PROVIDED INFORMATION:
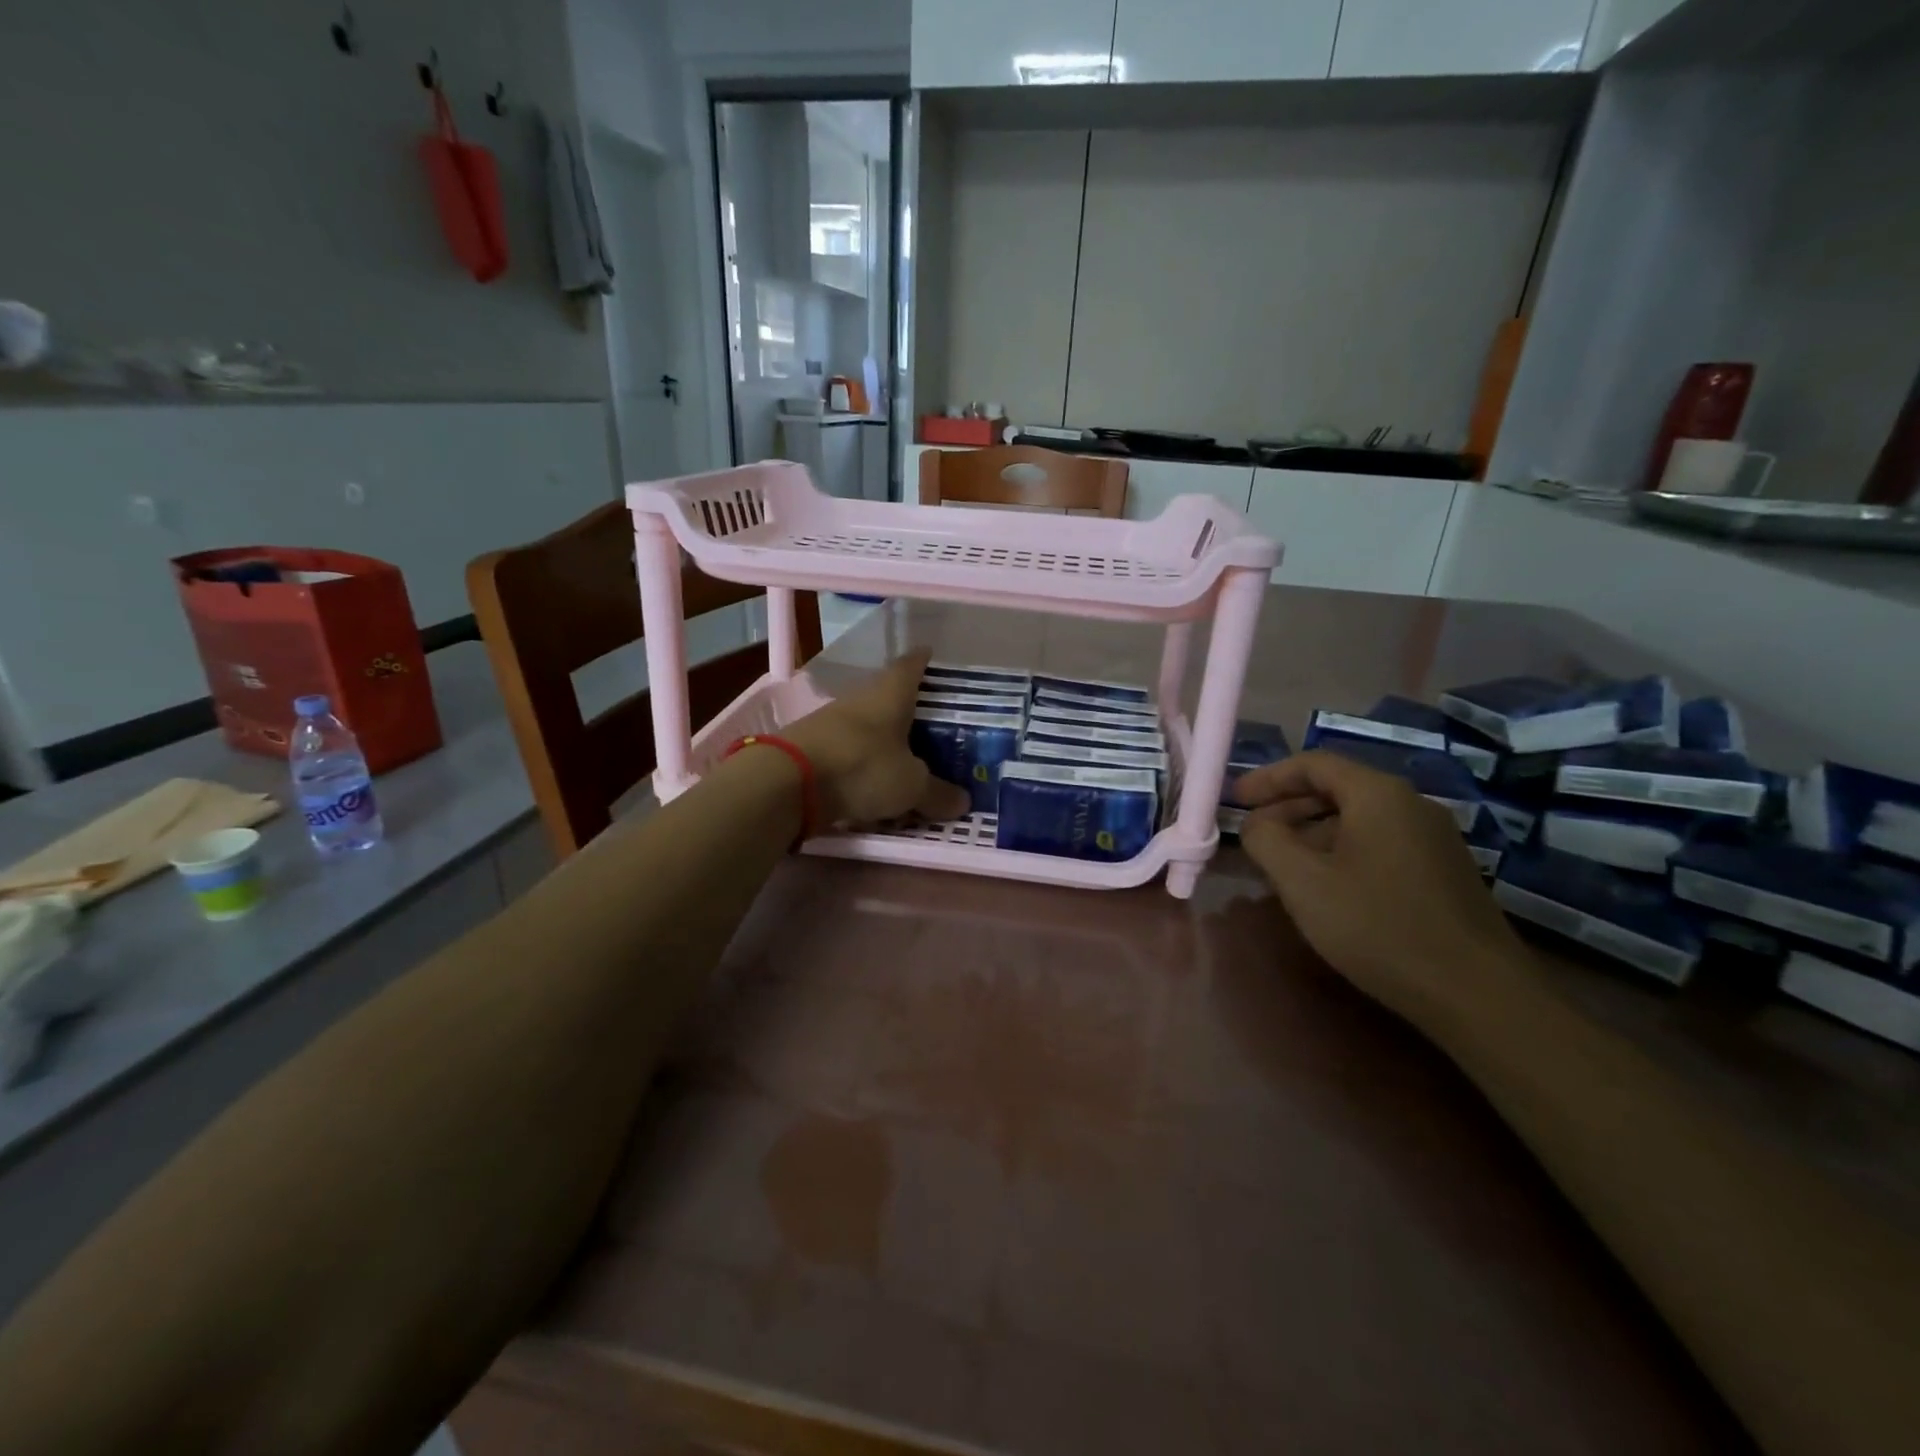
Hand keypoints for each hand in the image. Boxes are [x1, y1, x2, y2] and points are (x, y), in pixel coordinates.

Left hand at [782, 650, 971, 826]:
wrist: (786, 783)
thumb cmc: (861, 767)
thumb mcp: (910, 785)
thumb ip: (937, 793)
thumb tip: (964, 802)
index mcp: (890, 695)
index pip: (910, 666)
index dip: (922, 660)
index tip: (931, 655)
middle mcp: (860, 700)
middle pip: (887, 696)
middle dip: (907, 708)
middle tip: (930, 722)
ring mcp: (830, 723)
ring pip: (865, 725)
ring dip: (882, 738)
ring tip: (904, 756)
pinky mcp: (810, 748)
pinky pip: (846, 750)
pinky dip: (861, 761)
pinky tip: (870, 779)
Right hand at [1232, 750, 1525, 1023]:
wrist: (1477, 993)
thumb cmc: (1378, 926)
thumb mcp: (1302, 881)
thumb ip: (1266, 839)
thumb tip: (1257, 823)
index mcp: (1378, 794)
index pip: (1313, 763)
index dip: (1268, 777)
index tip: (1235, 799)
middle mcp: (1411, 804)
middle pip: (1338, 787)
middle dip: (1288, 805)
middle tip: (1254, 832)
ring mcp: (1434, 838)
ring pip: (1359, 818)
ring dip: (1313, 832)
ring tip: (1282, 863)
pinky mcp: (1444, 871)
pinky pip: (1380, 843)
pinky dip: (1342, 850)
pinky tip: (1327, 887)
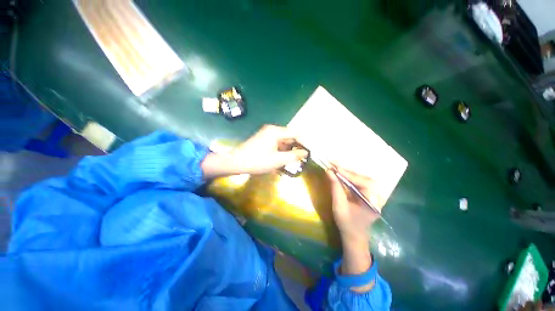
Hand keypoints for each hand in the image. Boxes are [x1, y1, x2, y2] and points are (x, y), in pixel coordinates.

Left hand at [202, 125, 307, 176]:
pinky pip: (276, 144)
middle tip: (301, 158)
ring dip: (288, 150)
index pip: (295, 134)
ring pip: (283, 141)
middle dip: (296, 147)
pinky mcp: (263, 140)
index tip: (308, 152)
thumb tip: (305, 153)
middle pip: (289, 137)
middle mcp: (272, 130)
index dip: (303, 142)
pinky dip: (281, 151)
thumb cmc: (257, 161)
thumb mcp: (277, 160)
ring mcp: (266, 134)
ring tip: (293, 161)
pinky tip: (283, 160)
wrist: (235, 162)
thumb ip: (293, 156)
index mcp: (275, 131)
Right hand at [327, 166, 383, 241]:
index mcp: (373, 202)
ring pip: (362, 179)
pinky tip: (342, 174)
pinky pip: (361, 182)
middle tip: (334, 165)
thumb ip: (335, 187)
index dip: (349, 174)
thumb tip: (329, 171)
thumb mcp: (339, 206)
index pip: (363, 182)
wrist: (354, 236)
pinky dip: (350, 177)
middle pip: (364, 178)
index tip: (335, 167)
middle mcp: (377, 197)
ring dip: (349, 173)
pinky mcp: (369, 194)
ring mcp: (375, 195)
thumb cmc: (347, 223)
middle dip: (349, 171)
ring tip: (336, 167)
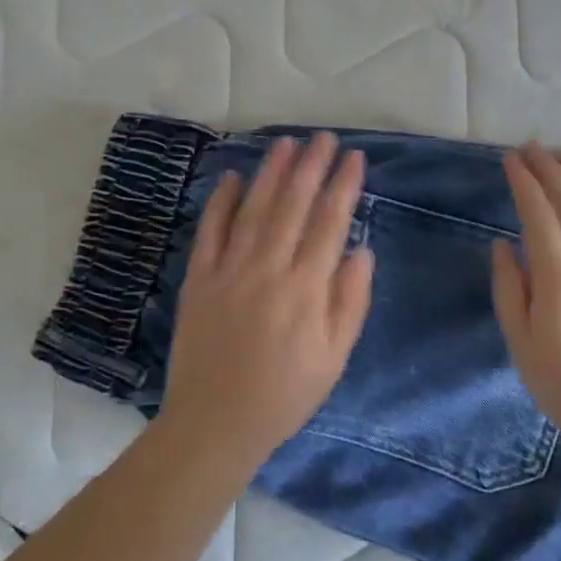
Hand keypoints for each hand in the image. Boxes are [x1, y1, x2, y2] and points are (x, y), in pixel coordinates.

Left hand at [160, 134, 375, 463]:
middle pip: (293, 205)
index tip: (354, 158)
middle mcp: (268, 268)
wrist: (215, 422)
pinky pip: (209, 230)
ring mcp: (229, 269)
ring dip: (271, 173)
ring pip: (254, 209)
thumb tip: (361, 249)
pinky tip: (232, 178)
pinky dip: (220, 201)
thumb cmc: (285, 394)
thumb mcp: (334, 357)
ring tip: (285, 143)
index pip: (330, 223)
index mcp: (306, 288)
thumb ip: (350, 301)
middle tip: (322, 138)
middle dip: (310, 166)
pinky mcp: (198, 278)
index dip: (343, 186)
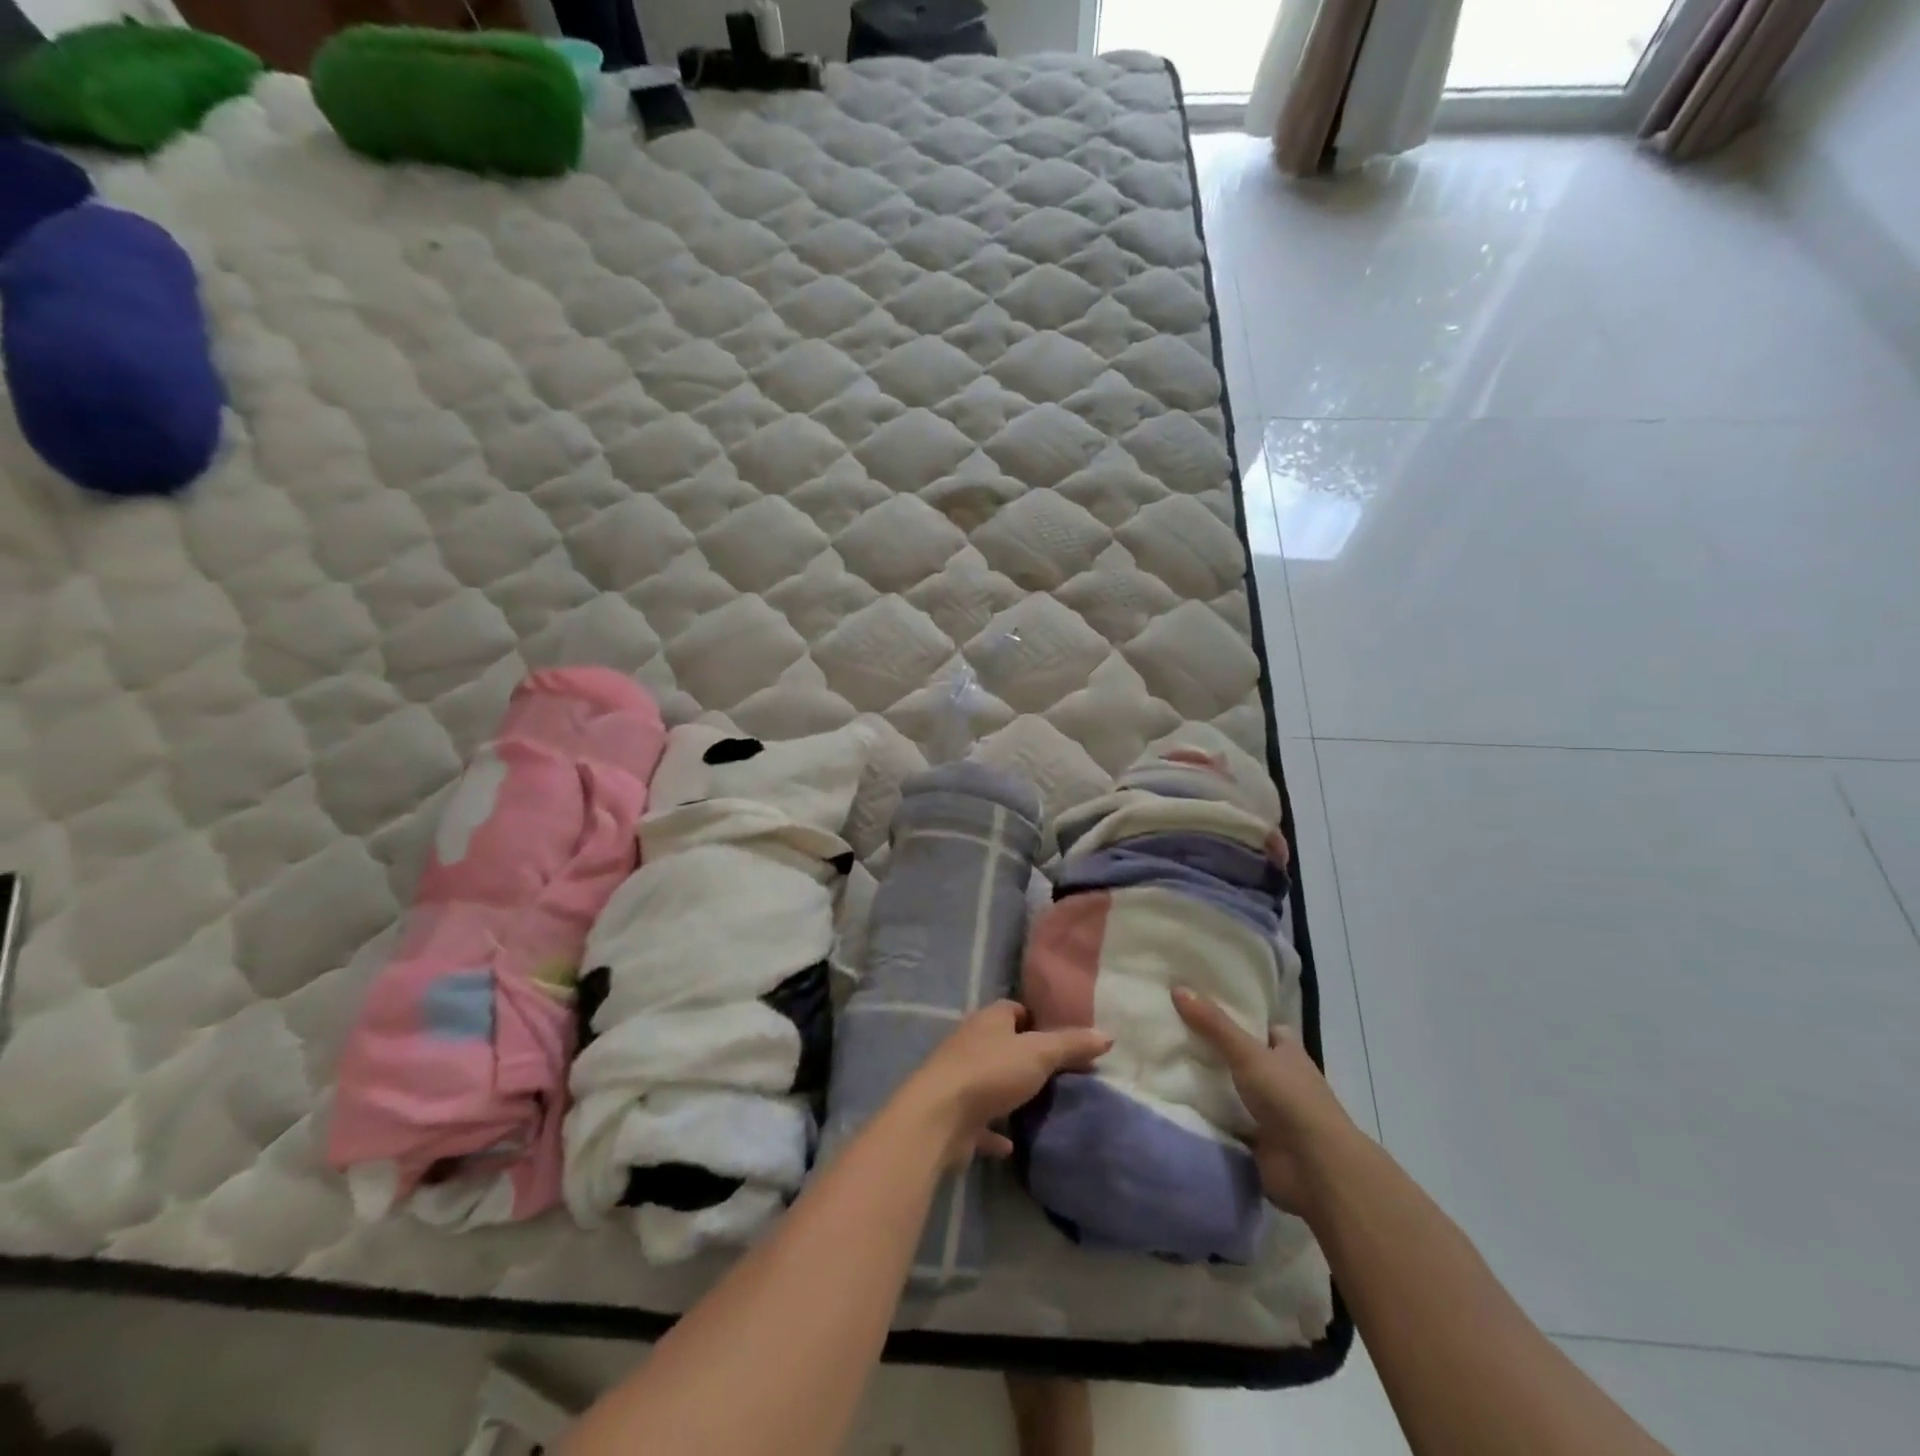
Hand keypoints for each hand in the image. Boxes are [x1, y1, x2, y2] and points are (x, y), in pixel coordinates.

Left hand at [902, 1001, 1111, 1167]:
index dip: (1037, 1020)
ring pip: (991, 1080)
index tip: (1062, 1038)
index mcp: (988, 1020)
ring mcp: (959, 1078)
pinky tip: (1012, 1143)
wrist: (939, 1117)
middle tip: (1058, 1073)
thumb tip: (1107, 1035)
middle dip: (1026, 1056)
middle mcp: (971, 1043)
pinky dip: (995, 1130)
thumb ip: (1071, 1045)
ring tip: (1040, 1105)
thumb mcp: (1039, 1053)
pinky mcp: (955, 1114)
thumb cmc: (990, 1072)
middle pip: (1003, 1044)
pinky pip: (980, 1120)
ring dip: (1010, 1092)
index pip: (1014, 1009)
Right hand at [1172, 987, 1358, 1213]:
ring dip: (1210, 1086)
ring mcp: (1271, 1113)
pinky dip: (1209, 1117)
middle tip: (1174, 1034)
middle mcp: (1282, 1080)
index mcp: (1288, 1053)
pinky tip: (1178, 1103)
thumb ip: (1213, 1025)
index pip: (1265, 1028)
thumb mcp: (1248, 1053)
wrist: (1314, 1168)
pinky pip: (1227, 1123)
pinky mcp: (1258, 1142)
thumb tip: (1177, 987)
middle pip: (1245, 1059)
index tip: (1203, 1008)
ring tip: (1167, 1065)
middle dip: (1215, 1051)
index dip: (1239, 1017)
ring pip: (1234, 1092)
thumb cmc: (1289, 1098)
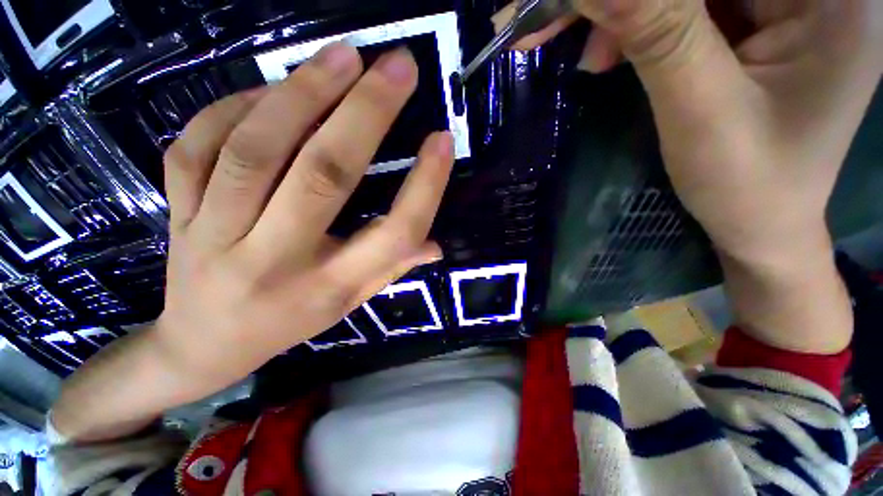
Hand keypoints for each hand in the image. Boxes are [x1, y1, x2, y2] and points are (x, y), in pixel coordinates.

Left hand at [156, 43, 452, 389]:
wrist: (204, 345)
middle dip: (366, 113)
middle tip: (398, 66)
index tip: (442, 141)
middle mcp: (276, 261)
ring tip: (344, 55)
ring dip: (304, 93)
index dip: (424, 186)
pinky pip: (197, 145)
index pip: (392, 234)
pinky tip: (272, 89)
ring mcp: (214, 235)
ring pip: (255, 149)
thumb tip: (435, 245)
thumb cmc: (290, 323)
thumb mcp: (351, 303)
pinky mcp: (176, 214)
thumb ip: (393, 269)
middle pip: (323, 176)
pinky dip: (237, 106)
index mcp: (331, 287)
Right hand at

EXERCISE INSTRUCTIONS: Pull out all lines from the listing that contain the string "wrist".

RESPONSE AREA:
wrist: (786, 783)
wrist: (1477, 993)
wrist: (235, 162)
wrist: (354, 236)
wrist: (215, 422)
wrist: (939, 1117)
wrist: (1314, 1168)
wrist: (204, 345)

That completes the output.